* **Record set**
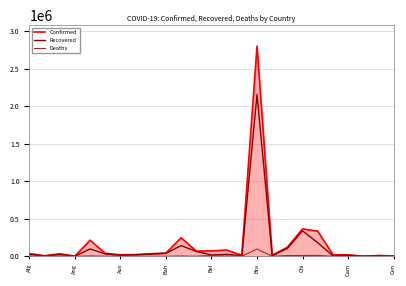

Rank the series by their maximum value, from lowest to highest.

Deaths, Recovered, Confirmed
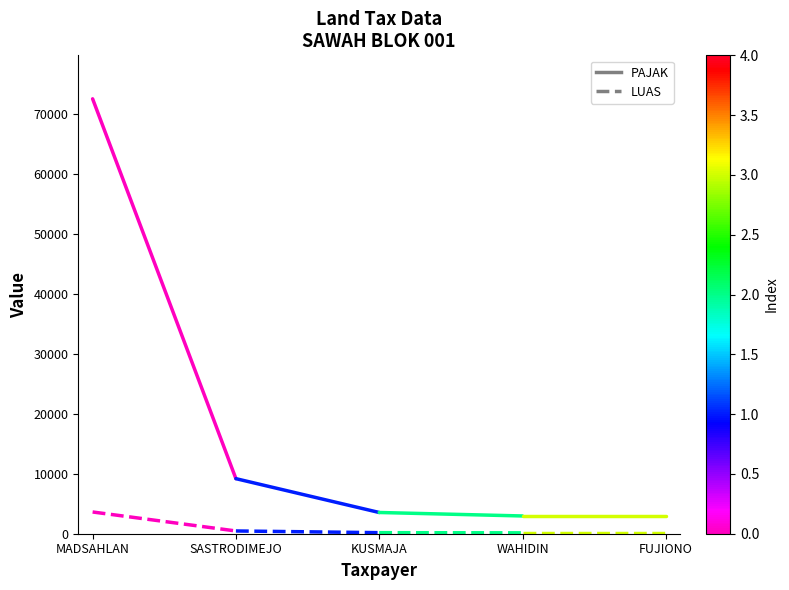

Does the chart display data point markers on the line(s)?

No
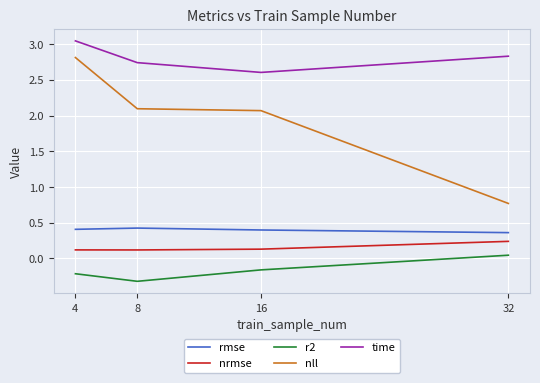

What is the difference between the maximum and minimum values in the nll series?

2.0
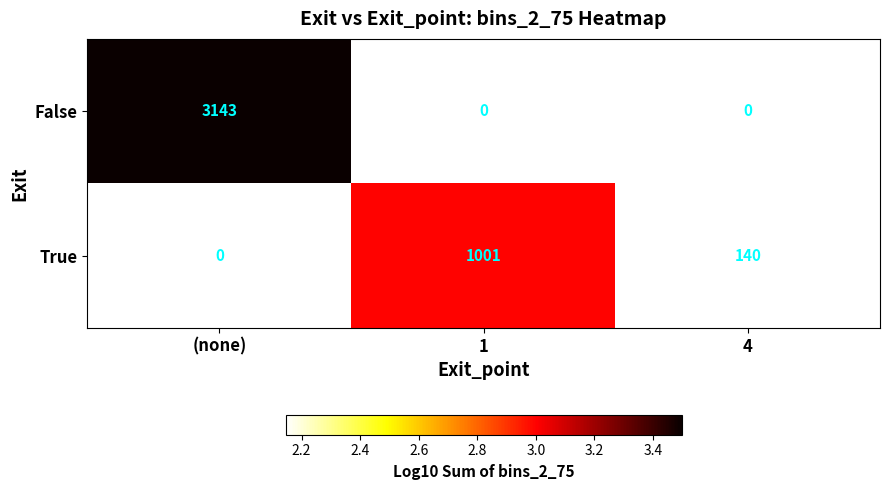

At how many categories does at least one series exceed 2?

3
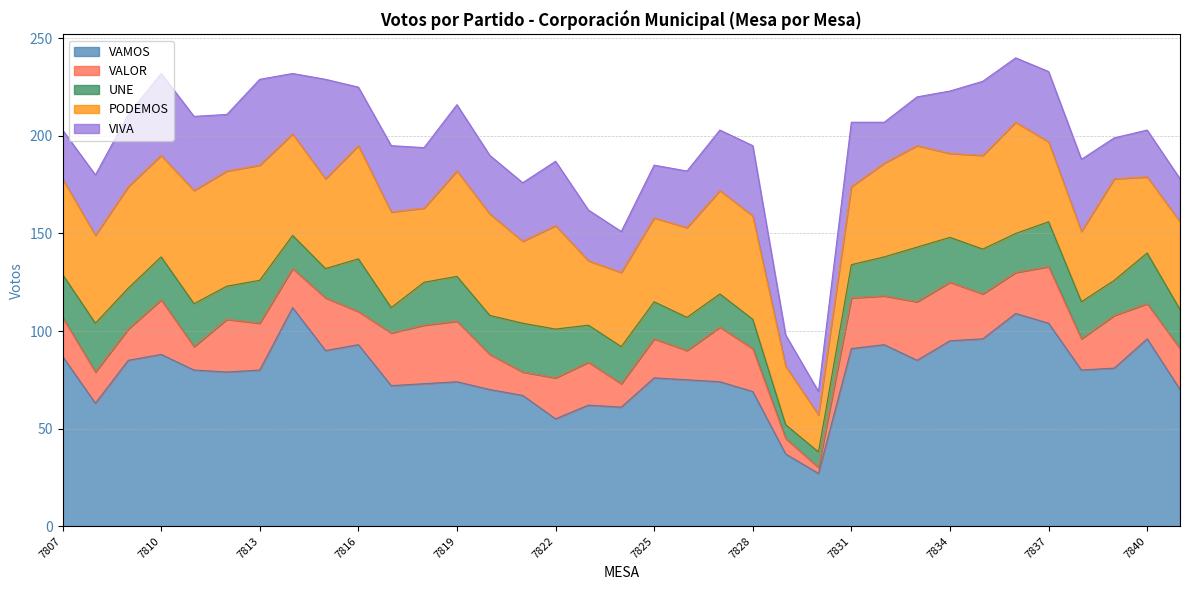

How many data points in VIVA are less than 31?

16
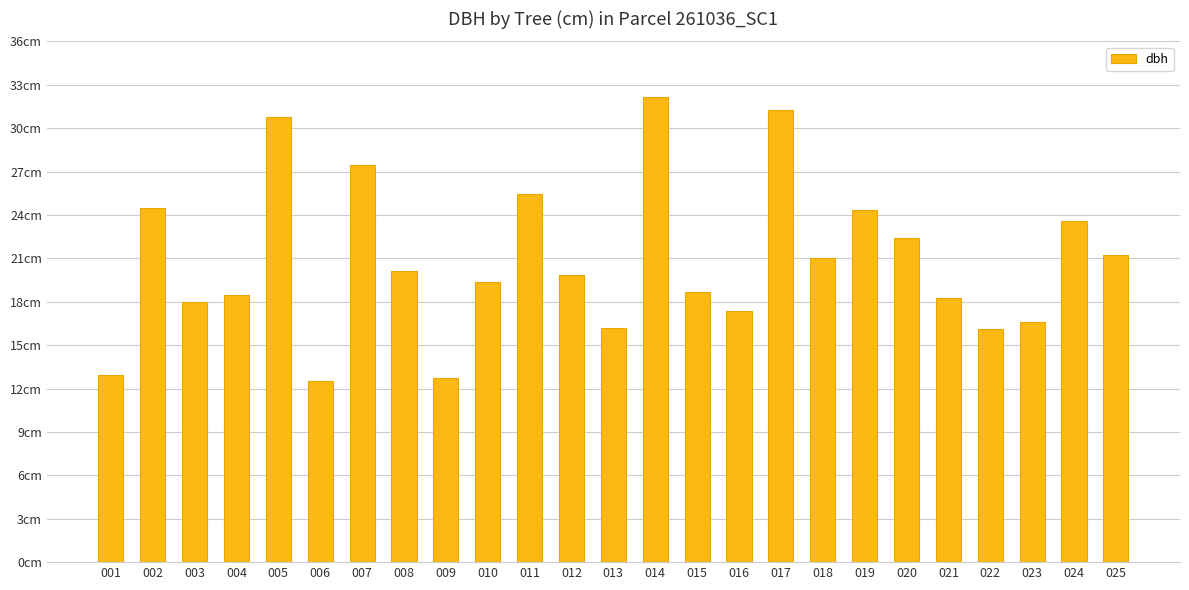

Does the chart contain any negative values?

No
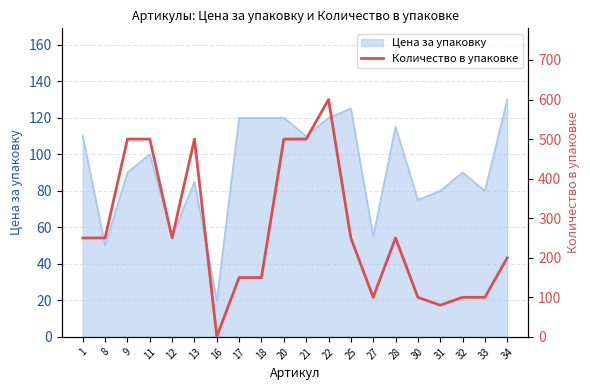

Which category has the highest value across all series?

22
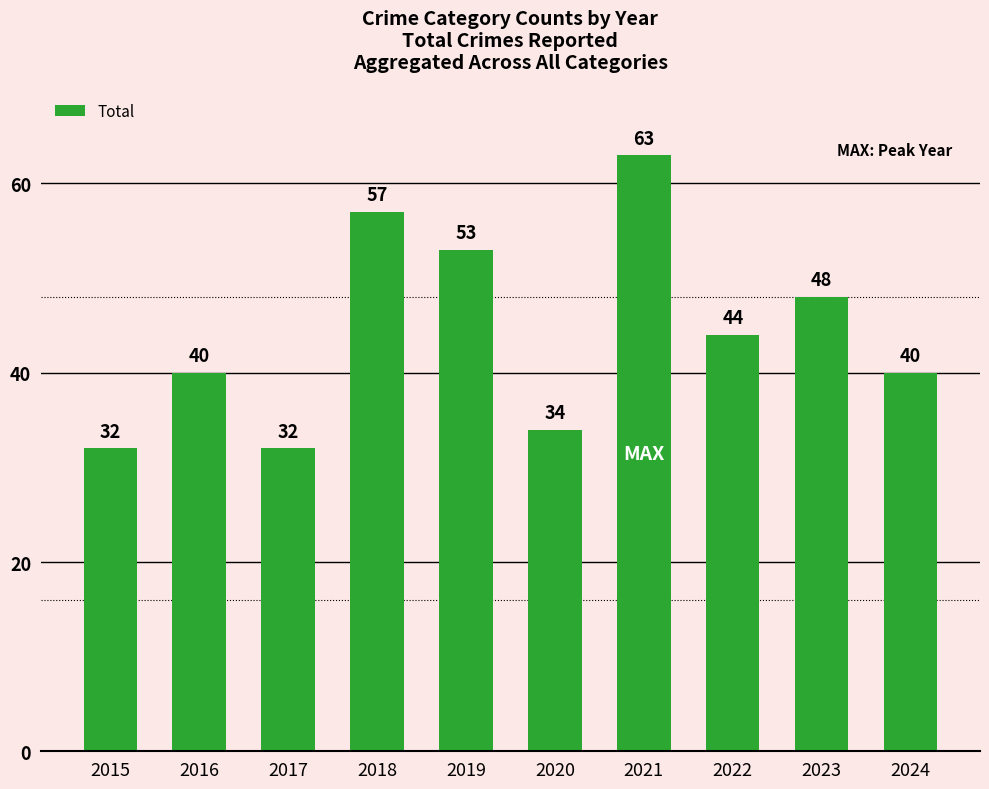

What is the smallest value displayed?

32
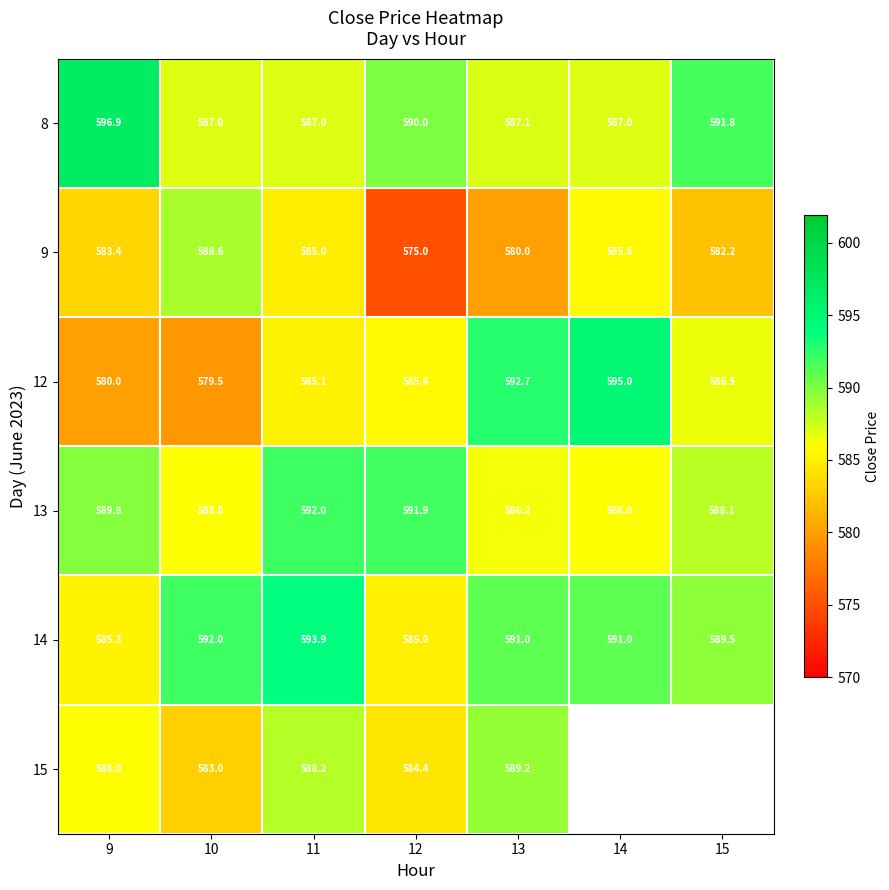

The 15 series shows 584.4 at 12. True or false?

True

* **Instructions for the task**
Lay out every line of the rows above, except blank lines and pictures, as a Markdown table with the columns Number and Line, numbering the lines in order.

* **Output below**
| Number | Line |
|---|---|
| 1 | Rank the series by their maximum value, from lowest to highest. |
| 2 | Deaths, Recovered, Confirmed |
| 3 | Does the chart display data point markers on the line(s)? |
| 4 | No |
| 5 | What is the difference between the maximum and minimum values in the nll series? |
| 6 | 2.0 |
| 7 | At how many categories does at least one series exceed 2? |
| 8 | 3 |
| 9 | How many data points in VIVA are less than 31? |
| 10 | 16 |
| 11 | Does the chart contain any negative values? |
| 12 | No |
| 13 | Which category has the highest value across all series? |
| 14 | 22 |
| 15 | What is the smallest value displayed? |
| 16 | 32 |
| 17 | The 15 series shows 584.4 at 12. True or false? |
| 18 | True |